> **Problems to solve**:
**a)** In the school update, on what day does the new school year begin for C7 learners?
**b)** Carry on the school update past its last sentence about the start of term in September.
──────── Extract provided ────────
We have almost made it to the end of what we can all agree has been the most unique school year of our lives – just two more weeks to go. I have been very proud to be a part of our community over this time and have been inspired by the way people have navigated the crisis. I hope to provide you with a series of updates over the next couple of weeks as we begin to look towards opening up the whole school in September. I have made it no secret that I have personally found juggling work and home schooling difficult and as the term comes to a close I realise that my own children could have done so much more – I am probably not alone in feeling like that. Do I feel guilty? Well maybe a little. However, what I have come to realise is that just like me everyone has had to run their own race over the last few months. We have had to juggle our jobs with supporting our children. I am guessing that both have suffered. I have spoken about the phrase ‘it takes a village to raise a child’ before and for almost 4 months Honywood handed that baton almost exclusively to families. We have done our best to support from afar whilst being in exactly the same position ourselves. It is not long until we can receive the baton and get back to contributing to our village to raise our children. Roll on September.
I do hope that each and every one of you are able to switch off for the summer. If you have any concerns that you feel may be playing on your mind over the summer break please do contact us beforehand so we may help to address them. With only two weeks until we depart for the summer there are quite a few operational things I would like to share with you before the break to begin the process of pre-empting and answering some questions you may have. As we approach one finish line we are looking ahead to our next race: the autumn term.
End of term information
Please be aware that our last day of term for both Virtual Teaching and Physical Teaching in school will now be Friday 17th July. The final few days of school
will be used as staff training days so that preparations can be made for September.
Back to school in September information
As we approach the summer break we would like to make you aware of the new school year that begins on Thursday 3rd September for C7 learners only. The rest of the school (C8, C9, C10, C11) will begin on Monday 7th September. We shall send out further information about the start of term next week.
──────── Information given ────────
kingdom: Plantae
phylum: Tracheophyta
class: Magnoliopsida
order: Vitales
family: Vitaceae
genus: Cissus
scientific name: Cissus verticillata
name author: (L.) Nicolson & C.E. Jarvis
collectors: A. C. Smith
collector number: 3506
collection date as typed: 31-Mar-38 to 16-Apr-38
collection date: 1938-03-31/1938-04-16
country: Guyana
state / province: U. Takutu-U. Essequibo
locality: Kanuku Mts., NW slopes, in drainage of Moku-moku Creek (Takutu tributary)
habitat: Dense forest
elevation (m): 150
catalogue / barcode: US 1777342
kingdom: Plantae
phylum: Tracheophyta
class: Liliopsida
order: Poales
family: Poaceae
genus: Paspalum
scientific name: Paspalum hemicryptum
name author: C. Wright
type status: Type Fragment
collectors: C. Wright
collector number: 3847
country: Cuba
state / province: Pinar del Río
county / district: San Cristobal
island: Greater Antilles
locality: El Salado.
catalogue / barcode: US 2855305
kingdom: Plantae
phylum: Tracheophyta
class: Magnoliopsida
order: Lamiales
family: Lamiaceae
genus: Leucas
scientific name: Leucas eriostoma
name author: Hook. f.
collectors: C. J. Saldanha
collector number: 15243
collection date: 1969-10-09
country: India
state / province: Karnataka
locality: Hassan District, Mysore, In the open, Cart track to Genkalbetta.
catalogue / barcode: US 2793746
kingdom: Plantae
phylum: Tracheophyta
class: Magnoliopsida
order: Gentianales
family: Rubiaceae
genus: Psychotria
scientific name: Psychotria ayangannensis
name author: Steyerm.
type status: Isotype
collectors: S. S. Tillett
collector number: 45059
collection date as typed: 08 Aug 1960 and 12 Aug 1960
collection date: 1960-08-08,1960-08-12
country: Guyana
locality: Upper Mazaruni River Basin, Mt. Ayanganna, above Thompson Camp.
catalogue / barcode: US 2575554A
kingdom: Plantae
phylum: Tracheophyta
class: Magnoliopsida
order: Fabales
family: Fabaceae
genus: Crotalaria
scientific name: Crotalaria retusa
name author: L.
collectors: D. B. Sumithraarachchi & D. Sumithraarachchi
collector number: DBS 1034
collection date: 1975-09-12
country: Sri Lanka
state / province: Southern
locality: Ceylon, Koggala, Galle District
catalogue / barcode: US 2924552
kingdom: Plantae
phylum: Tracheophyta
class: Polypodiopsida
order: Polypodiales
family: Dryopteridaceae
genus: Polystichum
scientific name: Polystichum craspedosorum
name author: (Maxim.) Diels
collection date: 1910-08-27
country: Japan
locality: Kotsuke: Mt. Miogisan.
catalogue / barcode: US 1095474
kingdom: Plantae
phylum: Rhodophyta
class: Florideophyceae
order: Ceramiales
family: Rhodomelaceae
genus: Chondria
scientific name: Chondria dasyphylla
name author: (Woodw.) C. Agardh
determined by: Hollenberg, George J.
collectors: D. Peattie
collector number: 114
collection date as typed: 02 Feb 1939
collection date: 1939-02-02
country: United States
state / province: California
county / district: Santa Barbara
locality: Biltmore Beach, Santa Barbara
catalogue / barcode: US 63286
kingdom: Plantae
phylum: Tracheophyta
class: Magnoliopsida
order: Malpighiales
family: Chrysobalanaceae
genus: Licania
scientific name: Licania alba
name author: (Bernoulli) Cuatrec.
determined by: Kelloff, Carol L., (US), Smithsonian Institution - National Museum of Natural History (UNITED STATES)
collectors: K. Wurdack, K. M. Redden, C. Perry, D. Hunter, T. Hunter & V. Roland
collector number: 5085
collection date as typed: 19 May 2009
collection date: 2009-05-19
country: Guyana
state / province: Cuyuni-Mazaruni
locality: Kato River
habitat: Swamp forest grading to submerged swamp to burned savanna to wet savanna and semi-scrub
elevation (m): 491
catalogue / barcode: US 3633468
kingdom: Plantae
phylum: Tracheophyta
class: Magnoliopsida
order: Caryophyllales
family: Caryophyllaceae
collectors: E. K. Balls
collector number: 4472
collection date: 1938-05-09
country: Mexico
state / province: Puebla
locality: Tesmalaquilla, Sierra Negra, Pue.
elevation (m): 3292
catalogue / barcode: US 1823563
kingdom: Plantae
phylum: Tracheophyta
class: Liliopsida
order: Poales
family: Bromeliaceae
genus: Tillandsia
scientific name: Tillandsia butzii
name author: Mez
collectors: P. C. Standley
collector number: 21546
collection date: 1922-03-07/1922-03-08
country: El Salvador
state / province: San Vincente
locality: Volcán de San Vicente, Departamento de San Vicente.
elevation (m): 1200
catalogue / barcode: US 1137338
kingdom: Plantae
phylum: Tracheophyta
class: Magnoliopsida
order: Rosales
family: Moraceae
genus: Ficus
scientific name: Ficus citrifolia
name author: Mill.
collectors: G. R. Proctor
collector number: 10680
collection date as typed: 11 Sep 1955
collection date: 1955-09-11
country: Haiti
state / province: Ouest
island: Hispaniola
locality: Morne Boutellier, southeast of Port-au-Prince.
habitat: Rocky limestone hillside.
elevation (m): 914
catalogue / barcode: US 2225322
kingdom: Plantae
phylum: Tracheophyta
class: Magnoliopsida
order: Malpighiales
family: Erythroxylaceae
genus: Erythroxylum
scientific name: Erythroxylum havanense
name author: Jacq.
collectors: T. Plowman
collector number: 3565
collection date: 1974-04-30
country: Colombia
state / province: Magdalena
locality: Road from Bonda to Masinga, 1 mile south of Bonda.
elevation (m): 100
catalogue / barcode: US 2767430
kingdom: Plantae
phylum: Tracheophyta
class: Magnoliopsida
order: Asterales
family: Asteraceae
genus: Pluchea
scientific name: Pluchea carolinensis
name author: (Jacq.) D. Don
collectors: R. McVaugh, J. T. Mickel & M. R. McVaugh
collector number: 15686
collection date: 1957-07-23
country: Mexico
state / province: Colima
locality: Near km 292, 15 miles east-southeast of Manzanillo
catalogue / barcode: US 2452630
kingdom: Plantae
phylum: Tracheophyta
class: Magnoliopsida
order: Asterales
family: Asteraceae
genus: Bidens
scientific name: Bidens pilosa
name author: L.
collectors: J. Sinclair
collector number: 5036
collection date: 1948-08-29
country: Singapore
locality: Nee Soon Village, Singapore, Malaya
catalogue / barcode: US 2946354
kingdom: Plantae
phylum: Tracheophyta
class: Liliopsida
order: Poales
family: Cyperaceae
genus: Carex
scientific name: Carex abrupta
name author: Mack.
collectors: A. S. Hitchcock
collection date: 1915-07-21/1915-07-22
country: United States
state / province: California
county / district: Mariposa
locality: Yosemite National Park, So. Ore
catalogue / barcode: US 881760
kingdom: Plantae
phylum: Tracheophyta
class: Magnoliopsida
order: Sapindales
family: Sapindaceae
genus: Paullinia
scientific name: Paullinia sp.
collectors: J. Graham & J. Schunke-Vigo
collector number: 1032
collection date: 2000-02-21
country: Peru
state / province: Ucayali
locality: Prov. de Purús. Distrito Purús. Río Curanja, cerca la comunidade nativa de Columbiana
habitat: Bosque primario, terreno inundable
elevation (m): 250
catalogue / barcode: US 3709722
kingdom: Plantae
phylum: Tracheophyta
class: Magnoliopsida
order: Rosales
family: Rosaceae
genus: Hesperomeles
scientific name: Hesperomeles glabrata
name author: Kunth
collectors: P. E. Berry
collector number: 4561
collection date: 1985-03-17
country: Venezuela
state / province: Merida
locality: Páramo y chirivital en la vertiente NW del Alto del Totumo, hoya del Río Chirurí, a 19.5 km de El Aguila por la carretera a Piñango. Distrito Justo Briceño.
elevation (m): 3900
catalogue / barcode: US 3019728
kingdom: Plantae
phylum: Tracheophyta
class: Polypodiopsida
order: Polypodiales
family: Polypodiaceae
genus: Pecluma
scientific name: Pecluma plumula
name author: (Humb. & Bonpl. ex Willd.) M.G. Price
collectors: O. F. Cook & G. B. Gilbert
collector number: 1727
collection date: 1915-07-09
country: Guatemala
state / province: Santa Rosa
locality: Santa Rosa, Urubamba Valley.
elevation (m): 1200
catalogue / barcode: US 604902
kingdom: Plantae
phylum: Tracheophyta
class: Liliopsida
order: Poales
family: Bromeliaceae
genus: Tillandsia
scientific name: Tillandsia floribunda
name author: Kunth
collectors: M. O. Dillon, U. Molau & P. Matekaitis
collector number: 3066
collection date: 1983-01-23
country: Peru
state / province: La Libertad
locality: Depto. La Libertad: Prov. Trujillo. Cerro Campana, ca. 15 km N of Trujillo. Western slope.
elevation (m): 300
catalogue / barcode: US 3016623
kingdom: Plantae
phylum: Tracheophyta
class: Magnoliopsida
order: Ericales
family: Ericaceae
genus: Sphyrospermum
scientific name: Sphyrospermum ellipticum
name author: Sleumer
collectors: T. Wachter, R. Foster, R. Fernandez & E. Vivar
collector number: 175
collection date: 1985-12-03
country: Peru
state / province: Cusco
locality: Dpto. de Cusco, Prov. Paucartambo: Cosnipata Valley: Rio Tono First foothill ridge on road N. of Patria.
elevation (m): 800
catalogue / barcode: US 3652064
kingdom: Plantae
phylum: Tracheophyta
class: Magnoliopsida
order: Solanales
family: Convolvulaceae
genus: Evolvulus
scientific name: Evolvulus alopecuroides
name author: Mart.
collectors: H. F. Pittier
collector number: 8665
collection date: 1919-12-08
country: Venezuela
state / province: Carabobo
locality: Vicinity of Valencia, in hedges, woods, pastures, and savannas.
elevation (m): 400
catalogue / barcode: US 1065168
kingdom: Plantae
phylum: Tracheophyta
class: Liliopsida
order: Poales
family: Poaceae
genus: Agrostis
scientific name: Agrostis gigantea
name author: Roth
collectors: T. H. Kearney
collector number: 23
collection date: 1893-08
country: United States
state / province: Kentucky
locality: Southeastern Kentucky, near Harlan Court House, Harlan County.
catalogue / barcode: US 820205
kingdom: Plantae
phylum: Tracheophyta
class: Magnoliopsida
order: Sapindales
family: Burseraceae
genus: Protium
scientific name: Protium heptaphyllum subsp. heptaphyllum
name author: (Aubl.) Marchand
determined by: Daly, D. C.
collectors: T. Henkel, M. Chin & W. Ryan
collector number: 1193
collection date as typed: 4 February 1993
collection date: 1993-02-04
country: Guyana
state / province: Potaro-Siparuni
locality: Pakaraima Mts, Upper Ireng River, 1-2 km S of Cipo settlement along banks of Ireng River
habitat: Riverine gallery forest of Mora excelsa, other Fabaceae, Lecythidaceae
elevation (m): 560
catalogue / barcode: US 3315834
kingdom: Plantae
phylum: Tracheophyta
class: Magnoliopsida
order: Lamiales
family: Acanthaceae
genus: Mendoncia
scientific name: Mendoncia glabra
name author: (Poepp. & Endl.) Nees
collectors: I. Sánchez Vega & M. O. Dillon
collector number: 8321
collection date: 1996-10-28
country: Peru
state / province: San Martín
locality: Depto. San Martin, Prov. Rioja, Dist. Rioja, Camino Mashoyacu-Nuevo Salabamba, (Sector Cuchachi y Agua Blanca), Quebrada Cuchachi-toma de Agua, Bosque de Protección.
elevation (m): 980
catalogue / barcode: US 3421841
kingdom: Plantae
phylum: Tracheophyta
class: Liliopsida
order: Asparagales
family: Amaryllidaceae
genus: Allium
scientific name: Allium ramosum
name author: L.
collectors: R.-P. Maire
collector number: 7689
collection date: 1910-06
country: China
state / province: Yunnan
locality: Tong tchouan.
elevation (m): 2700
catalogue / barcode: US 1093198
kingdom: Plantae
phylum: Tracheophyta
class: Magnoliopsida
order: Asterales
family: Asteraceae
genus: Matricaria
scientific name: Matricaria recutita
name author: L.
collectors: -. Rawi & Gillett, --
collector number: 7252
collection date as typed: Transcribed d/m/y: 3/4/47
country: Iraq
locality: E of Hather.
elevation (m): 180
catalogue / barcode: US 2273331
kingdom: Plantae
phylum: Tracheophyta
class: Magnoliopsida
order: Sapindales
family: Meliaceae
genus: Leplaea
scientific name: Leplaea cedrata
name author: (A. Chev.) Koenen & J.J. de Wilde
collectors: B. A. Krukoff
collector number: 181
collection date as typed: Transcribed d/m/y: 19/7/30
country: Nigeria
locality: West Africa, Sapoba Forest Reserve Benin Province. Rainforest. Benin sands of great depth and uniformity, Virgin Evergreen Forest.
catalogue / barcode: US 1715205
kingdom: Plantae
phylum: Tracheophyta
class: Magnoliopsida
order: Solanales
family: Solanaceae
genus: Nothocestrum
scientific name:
────────
> **Set of answers**:
**a)** Thursday 3rd September

**b)**
The guidance for opening school in September was finally issued yesterday. I shall be meeting with the leadership team on Tuesday to begin to look at the implications for us. As suspected the aim is for ALL children to be back at school – I am certainly delighted about that news. We will need to review and modify our risk assessments and plans but I am confident that we will be able to implement the guidance without any difficulty. I shall share our plans with you all as soon as we have put them together. In the meantime please don’t get bogged down in whatever threads appear in the media – I am sure there will be many. We are running our own race in our own context. If you wish to read the guidance in full it can be found here:
Results Day 20th August
The one thing we can’t escape is that results day is going to be very different this year. Usually that day represents a right of passage for 16 year olds. It marks their individual achievements and consolidates five years worth of work. GCSE exam results day is part of the high stakes accountability system that we have seen crumble over the last few months: ofsted paused; performance tables not relevant; exams stopped. What has taken its place is the less than perfect centre assessed grade system. I say less than perfect not to disparage the work that has gone into awarding each individual their grade but the sense of injustice we could potentially see as a result of statistical modelling that will ultimately override the work we have done. I think it is important for us to understand this.
The nature of statistics means that subtle nuances are often overlooked. In our case it will be harder for the system to recognize the improvements that our learners have all made over the last year when compared to previous cohorts. Exam boards will approach our results with one eye firmly on the past – a time when our results were not as good as they are now.
As you know, current restrictions prevent gatherings of more than 30 people. We have therefore, with much sadness, taken the decision that we will not be holding an in-person results day this year. Much as we love the opportunity to celebrate with learners, we don’t feel we can manage this in a safe way. All the usual hugs and tears just wouldn’t be right this year. Instead we shall be emailing out results on the morning of Thursday 20th August. We appreciate everyone’s understanding at this difficult time.
Social distancing and Staying safe
We have been looking at ways to unpick the differences in the guidance relating to social distances between this week and the week beginning 4th July as lockdown eases a little more and make them really clear for everyone.
The first thing that learners need to know is that we are still in lockdown in England and that everyone needs to continue to follow the rules. We will still be in lockdown on 4th July, although people will be able to do more things in a safe way.
Learners are allowed to spend time outdoors in groups of up to six people only. These can come from a mixture of households, but everyone should remain socially distanced.
The household a learner lives in can form a ‘support bubble’ with one other household where a person (for example, a grandparent) lives on their own. A ‘support bubble’ means that you can go into their house and they can go into yours.
From 4th July (this Saturday):
Learners can continue to meet in groups of up to six people outside, following social distancing guidelines.
The household a learner lives in can meet with one other household indoors or outdoors at any one time. Everyone should continue to practice social distancing from anyone who is not in their household or bubble.
People can stay overnight in the household of one other family, but if they are not in their bubble they need to maintain social distance.
- Can I meet 6 people and go close to them?
- No, social distancing is important.
- Can I stay overnight in a friend’s house?
- Only if you are socially distanced from them and they become your household’s nominated ‘one other’ household.
- Why are these measures still in place when shops, pubs and restaurants are open?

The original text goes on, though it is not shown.